По всей равнине рассыпались богатые усадьбы согдских князей. Высокие глиняные зубчатые стены окружали постройки. Вдоль стен поднимались стройные тополя. Сквозь раскрытые ворота усадеб виднелись квадратные пруды, обсаженные кустами роз. Над ними простирали ветви величественные карагачи, громадными шапками поднимающиеся к небу. Около прудов на ровных приподнятых площадках, покрытых коврами и войлоками, лежали пестрыми цветниками группы женщин и детей. Они пели, смеялись, плясали, ударяя в бубны. Все они удивленно вскрикивали и замолкали, когда сквозь раскрытые ворота замечали вереницу скифов в черных башлыках, вооруженных тонкими пиками. Иногда по дороге встречались согдские князья, окруженные пышной свитой. Около князей ехали верховые, держа на кожаных рукавицах соколов и беркутов с надвинутыми на глаза птиц колпачками. Впереди бежали своры борзых собак, белых и желтых, с поджарыми животами и мохнатыми хвостами. Князья в нарядных одеждах, с позолоченным оружием гарцевали на горячих аргамаках, украшенных пучками перьев между ушами. Кони были покрыты серебряными или золотыми сетками и сияли, как пламя.
Среди полей возвышались насыпанные курганы. Возле них лепились жалкие хижины крестьян, сложенные из глины и хвороста. Там работали обожженные солнцем крестьяне, едва прикрытые лоскутами дерюги. Голые бронзовые тонконогие дети с большими животами, с несколькими косичками, торчащими в разных местах головы, барахтались в пыли и, увидав путников, карабкались на заборы и кричали оттуда.
Две ночи скифы разбивали стоянки вдали от селений, на холмах. Уже проехав Зар-Гар и Дарвас-Кам, они переправились через множество каналов реки Санзар. Наконец спустились в долину реки Золотоносной[99]и увидели вдали бесчисленные дома и сады блистательной Мараканды, столицы согдов.
Казалось, этот город не имел ни начала ни конца.
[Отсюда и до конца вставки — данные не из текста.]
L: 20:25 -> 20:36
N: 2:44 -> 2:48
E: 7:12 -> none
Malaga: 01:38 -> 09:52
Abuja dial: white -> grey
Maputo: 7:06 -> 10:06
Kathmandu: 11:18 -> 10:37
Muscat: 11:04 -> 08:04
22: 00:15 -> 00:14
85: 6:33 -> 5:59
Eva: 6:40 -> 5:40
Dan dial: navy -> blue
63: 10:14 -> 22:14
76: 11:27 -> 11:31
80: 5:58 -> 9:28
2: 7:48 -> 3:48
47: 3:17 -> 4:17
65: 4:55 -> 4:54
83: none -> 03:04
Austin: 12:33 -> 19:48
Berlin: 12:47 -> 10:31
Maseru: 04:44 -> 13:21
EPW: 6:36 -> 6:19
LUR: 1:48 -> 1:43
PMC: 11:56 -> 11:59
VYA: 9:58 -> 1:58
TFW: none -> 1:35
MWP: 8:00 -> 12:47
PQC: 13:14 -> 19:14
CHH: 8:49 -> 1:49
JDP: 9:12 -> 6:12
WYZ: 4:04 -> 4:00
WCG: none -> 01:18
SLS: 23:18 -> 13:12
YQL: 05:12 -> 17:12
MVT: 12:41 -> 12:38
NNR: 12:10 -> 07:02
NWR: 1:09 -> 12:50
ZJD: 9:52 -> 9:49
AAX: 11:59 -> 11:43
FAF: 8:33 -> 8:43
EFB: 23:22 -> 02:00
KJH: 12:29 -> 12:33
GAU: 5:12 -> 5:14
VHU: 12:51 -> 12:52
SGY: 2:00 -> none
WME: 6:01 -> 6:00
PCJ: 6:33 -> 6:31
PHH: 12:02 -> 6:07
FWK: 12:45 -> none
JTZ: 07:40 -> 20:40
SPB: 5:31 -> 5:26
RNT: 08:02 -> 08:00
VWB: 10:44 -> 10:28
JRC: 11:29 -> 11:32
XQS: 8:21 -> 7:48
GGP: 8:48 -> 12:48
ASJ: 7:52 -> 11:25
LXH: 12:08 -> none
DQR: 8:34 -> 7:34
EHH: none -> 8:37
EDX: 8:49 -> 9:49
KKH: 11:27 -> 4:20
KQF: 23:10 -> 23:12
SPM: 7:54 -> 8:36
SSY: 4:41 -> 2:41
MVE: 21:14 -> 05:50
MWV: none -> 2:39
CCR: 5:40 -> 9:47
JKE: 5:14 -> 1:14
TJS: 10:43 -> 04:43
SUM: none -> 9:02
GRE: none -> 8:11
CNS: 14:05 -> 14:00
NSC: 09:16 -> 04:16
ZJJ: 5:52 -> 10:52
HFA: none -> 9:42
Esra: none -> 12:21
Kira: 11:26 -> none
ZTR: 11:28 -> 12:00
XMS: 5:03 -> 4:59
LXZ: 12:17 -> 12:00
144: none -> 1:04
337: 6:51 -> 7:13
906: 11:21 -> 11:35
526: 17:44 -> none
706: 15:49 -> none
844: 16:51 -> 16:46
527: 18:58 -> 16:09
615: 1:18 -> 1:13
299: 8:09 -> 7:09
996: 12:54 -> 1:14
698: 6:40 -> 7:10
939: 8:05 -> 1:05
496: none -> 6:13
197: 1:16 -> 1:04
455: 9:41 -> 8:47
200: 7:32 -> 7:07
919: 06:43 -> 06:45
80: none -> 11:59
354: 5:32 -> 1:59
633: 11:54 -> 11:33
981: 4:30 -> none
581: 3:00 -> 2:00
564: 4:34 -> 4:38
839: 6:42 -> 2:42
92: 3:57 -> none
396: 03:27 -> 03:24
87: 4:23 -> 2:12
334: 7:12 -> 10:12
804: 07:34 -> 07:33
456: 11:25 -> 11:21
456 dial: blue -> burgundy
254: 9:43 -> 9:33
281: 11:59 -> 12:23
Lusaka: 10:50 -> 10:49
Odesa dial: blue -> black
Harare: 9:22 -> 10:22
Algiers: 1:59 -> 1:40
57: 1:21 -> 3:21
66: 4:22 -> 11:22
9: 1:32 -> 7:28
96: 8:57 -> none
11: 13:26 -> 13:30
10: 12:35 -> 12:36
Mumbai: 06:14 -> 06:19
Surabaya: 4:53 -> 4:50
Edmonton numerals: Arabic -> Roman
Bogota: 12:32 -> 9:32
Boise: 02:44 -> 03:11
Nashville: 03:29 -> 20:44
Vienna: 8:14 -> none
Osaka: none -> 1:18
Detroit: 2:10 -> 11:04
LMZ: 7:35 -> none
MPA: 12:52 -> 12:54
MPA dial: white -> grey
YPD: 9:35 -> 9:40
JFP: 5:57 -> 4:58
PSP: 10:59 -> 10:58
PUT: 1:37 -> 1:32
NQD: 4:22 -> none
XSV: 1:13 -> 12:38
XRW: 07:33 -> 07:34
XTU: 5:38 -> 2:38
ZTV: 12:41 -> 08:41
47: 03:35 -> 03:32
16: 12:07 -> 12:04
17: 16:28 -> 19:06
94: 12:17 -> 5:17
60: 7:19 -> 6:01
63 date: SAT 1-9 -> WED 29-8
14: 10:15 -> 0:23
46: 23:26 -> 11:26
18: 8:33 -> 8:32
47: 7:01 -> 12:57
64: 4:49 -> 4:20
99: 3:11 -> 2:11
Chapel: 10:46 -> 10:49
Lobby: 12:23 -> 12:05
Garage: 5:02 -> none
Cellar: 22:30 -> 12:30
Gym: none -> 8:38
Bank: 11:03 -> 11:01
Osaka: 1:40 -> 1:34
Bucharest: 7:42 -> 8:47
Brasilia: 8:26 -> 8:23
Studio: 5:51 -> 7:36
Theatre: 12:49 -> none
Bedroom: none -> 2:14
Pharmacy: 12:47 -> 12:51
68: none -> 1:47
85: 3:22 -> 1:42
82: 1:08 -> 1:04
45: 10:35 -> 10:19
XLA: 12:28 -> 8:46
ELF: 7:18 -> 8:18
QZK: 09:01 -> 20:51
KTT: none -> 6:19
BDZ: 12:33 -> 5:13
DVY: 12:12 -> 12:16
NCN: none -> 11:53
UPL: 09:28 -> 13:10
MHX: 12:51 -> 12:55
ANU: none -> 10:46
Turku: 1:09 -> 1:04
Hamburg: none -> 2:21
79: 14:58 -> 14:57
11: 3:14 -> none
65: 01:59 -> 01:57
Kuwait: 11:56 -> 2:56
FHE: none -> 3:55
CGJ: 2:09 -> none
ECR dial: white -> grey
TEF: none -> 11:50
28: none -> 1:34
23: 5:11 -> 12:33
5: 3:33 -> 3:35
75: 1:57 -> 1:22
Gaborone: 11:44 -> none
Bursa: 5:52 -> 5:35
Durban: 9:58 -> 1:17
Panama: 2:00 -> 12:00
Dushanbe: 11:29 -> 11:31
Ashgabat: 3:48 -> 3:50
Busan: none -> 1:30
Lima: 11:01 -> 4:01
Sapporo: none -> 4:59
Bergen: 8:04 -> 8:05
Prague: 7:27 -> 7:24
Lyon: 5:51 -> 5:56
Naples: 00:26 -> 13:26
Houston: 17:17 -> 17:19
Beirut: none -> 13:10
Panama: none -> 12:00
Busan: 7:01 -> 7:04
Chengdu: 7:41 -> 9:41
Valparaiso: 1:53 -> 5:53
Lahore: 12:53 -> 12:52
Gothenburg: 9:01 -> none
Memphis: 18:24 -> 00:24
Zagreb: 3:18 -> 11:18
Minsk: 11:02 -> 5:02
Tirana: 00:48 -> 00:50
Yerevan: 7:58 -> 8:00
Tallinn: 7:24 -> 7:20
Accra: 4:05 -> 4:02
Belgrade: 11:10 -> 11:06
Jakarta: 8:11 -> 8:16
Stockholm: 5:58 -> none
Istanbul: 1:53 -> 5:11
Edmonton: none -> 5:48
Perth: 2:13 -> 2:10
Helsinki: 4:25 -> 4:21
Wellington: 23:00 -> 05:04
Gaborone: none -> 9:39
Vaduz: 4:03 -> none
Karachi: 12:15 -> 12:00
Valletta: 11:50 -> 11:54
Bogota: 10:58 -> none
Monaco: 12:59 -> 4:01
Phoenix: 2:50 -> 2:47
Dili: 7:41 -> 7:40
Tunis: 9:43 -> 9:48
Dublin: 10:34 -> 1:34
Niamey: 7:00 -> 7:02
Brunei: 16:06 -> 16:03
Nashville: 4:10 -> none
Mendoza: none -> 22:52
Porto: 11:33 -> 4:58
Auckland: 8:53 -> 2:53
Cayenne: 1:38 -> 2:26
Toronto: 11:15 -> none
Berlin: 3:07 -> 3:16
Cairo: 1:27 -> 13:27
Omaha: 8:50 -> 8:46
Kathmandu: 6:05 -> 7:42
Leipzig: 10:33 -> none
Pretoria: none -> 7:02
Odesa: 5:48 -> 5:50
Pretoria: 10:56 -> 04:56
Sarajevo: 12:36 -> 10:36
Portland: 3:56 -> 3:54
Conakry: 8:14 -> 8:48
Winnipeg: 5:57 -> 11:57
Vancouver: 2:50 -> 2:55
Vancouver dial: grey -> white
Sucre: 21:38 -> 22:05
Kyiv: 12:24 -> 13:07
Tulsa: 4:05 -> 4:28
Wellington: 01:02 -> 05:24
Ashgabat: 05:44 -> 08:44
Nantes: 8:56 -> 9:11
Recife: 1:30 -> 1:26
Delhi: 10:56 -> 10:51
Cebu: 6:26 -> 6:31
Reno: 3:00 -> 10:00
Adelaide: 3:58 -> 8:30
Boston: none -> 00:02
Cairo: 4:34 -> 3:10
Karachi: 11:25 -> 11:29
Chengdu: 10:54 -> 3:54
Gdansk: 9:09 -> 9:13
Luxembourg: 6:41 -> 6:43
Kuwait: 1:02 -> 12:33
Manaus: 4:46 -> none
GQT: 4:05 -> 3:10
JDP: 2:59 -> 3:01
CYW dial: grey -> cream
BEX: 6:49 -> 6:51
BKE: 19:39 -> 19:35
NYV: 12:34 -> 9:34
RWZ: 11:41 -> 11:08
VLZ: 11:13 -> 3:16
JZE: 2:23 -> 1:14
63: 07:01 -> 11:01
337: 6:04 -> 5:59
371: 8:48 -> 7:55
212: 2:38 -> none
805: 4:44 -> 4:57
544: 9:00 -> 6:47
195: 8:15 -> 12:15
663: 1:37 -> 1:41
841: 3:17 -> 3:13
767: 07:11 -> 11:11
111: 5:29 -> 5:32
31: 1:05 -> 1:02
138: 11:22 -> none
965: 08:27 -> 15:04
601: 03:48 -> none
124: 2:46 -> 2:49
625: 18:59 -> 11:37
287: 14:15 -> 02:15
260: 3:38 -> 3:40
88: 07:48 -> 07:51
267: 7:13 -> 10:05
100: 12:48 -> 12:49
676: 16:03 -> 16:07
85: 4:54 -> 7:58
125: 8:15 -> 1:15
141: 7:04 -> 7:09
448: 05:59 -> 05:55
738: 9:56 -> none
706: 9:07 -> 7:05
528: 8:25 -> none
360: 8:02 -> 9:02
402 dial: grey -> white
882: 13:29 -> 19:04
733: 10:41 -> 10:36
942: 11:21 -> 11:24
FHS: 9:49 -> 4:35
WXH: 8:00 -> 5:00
К городу тянулись со всех сторон бесконечные сады. Между деревьями прятались плоские крыши домов, и среди этого сплошного сада возвышались высокие глиняные стены с зубчатыми башнями.
– В этой крепости живет правитель Сугуды сатрап Бесс – новый царь царей, – сказал Спитамен. – Там у него сложено запасов хлеба на пять лет. На конном дворе прикованы цепями тысяча лучших жеребцов, а в домах, окруженных розами и персиками, тоскуют триста шестьдесят пять жен – столько, сколько дней в году. Согдские князья живут весело и горя не знают, не правда ли?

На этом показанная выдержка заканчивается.